- The Washington Times - Thursday, August 17, 2023

Serious question: Do the people in Fulton County, Georgia, run their elections the way they run their courthouse?

On Jan. 1, 2021, Fani T. Willis became district attorney of Fulton County. Barely a month into her tenure, on Feb. 10, she launched a criminal investigation of former President Donald Trump — the Democratic Party’s great white whale.

By the end of that year, according to statistics provided by the Georgia Bureau of Investigation, Fulton County had become the most violent county in the state.



In Ms. Willis’ first year as top prosecutor, Fulton County had 204 homicides, 284 rapes and over 1,000 robberies. That’s a 60% increase in homicides from the year before, a 55% jump in rapes and a near 100% increase in robberies.

But she nailed Donald Trump for his illegal tweets!

What is it about the lives of the people she represents that Ms. Willis hates so much? Why does Ms. Willis have so much contempt for the people of Fulton County that she would go hunting at Trump Tower rather than do something about the grievous crime being committed in her county?

While Ms. Willis has taken this contemptuous indifference to a new level, the entire Democratic Party is infected with an oozing disdain for the people that Democratic politicians are supposed to represent.

Just like a Ponzi scheme needs new, paying suckers to keep the scam going, the Democratic Party needs new fake promises to keep their political charade going. That’s what their climate change agenda is all about.

Sure, they’ve destroyed our cities, broke the borders, flooded the streets with deadly drugs and shattered lives with so much crime, but now they’re going to fix the weather. And jail Donald Trump.

For Democrats like Fani T. Willis, Donald Trump is just another fake agenda to distract from their record of misery and failure.

Now Ms. Willis has proposed a start date for her trial of Mr. Trump: March 4, 2024.

That would be the day before Super Tuesday. So many voters across the country will flood the polls that day that the next GOP nominee will likely be determined before the night is over. At the moment, that nominee appears to be Donald Trump.

The only problem with Ms. Willis’ proposed date, according to her court filings, is that it conflicts with the trial dates of the other prosecutions of Mr. Trump led by Democrats. All of them are desperate to squeeze in their prosecutions before voters get to express their will in the next election.

Think about that. Democratic prosecutors in Fulton County, New York City and Washington are determined to jail Donald Trump because they are afraid that voters will elect him the next president.

Is that an attack on Mr. Trump, or is that an attack on American voters? Is that an attack on Mr. Trump, or is that an attack on our democratic elections?

And just in case you weren’t already suspicious about the mysterious things that go bump in the night down in Fulton County after they cut the lights in the courthouse and sent everybody home, there is this strange tale.

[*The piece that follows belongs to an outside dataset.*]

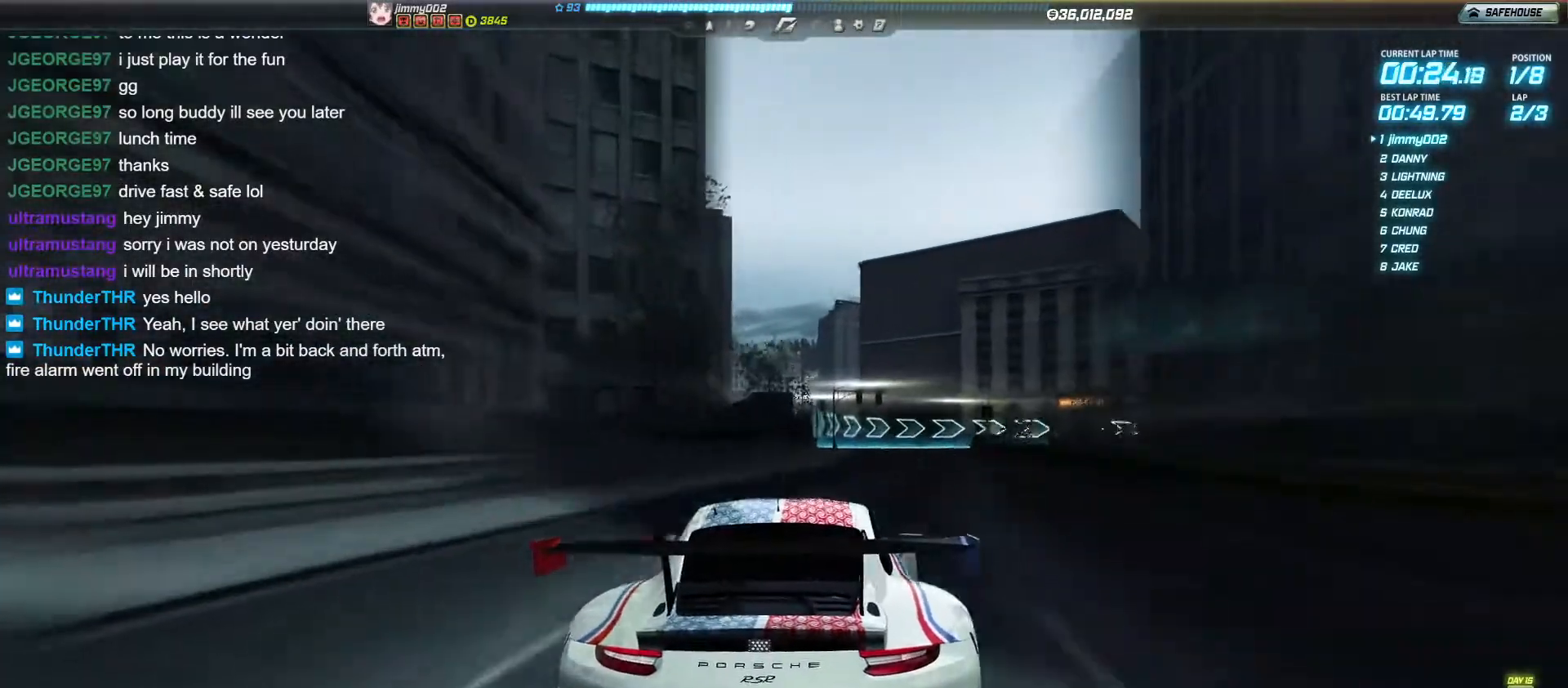
{"keys": ["d", "w"], "events": [[208, "d", "down"], [295, "d", "up"], [399, "d", "down"]]}
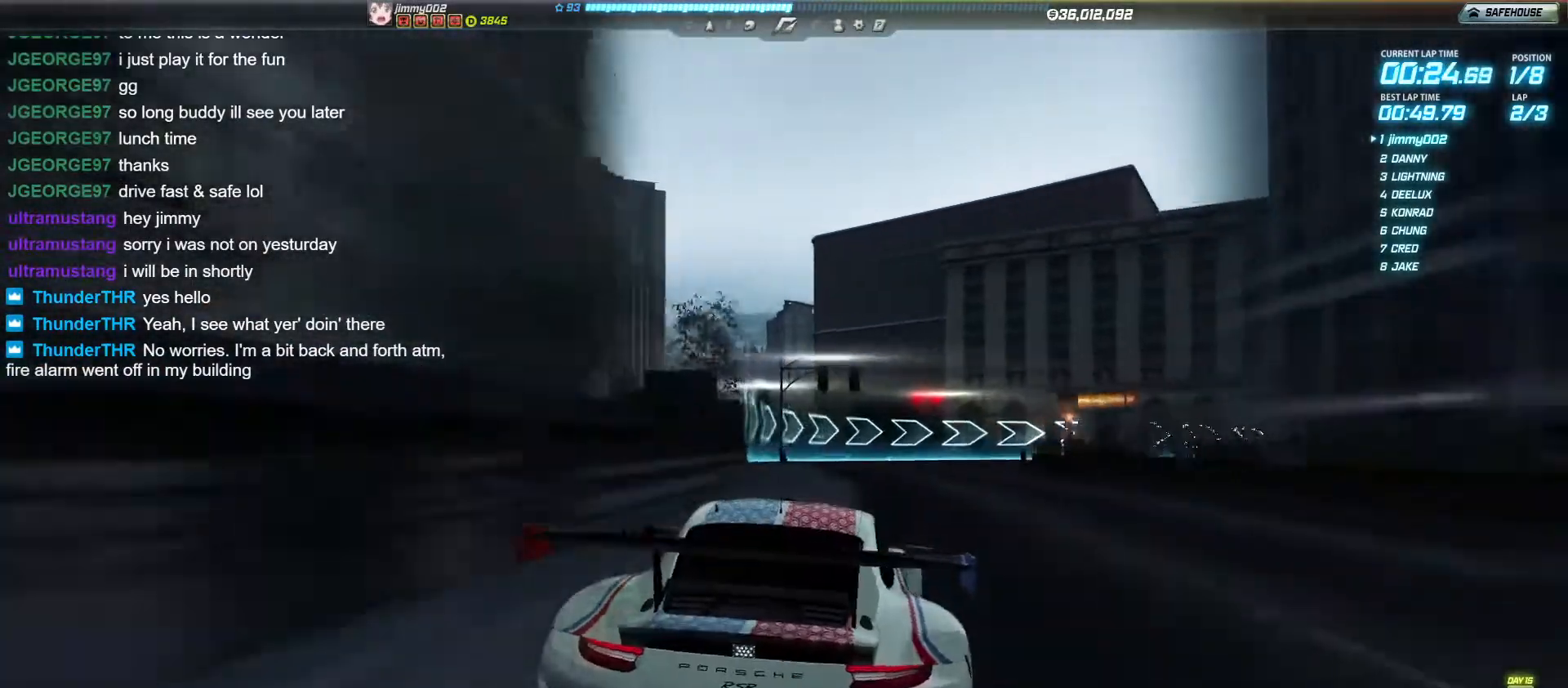
{"keys": ["d", "w"], "events": [[329, "d", "up"], [398, "d", "down"]]}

Hours before the grand jury handed up its “sealed” indictment, the county clerk’s office attempted a “trial run” by posting an indictment on the courthouse website. Hungry reporters staring at their computer screens snatched the “trial run” indictment the instant it went up.

Courthouse officials — whose job is no less serious and sacred than running an election in Fulton County, Georgia — scrambled to cover themselves. It was a “fictitious document,” which we would later learn is a complete lie.

When the actual indictment was unsealed, we realized it was identical to the one posted hours earlier online, when the indictment was still incomplete and supposedly “sealed.”

So, not only are the most trusted officials in Fulton County liars, but they are also incapable of properly handling “sealed” documents. Add to that a blind partisan vigor, and it starts to make you wonder.

Do the people in Fulton County, Georgia, run their elections the way they run their courthouse?

• Charles Hurt is opinion editor at The Washington Times.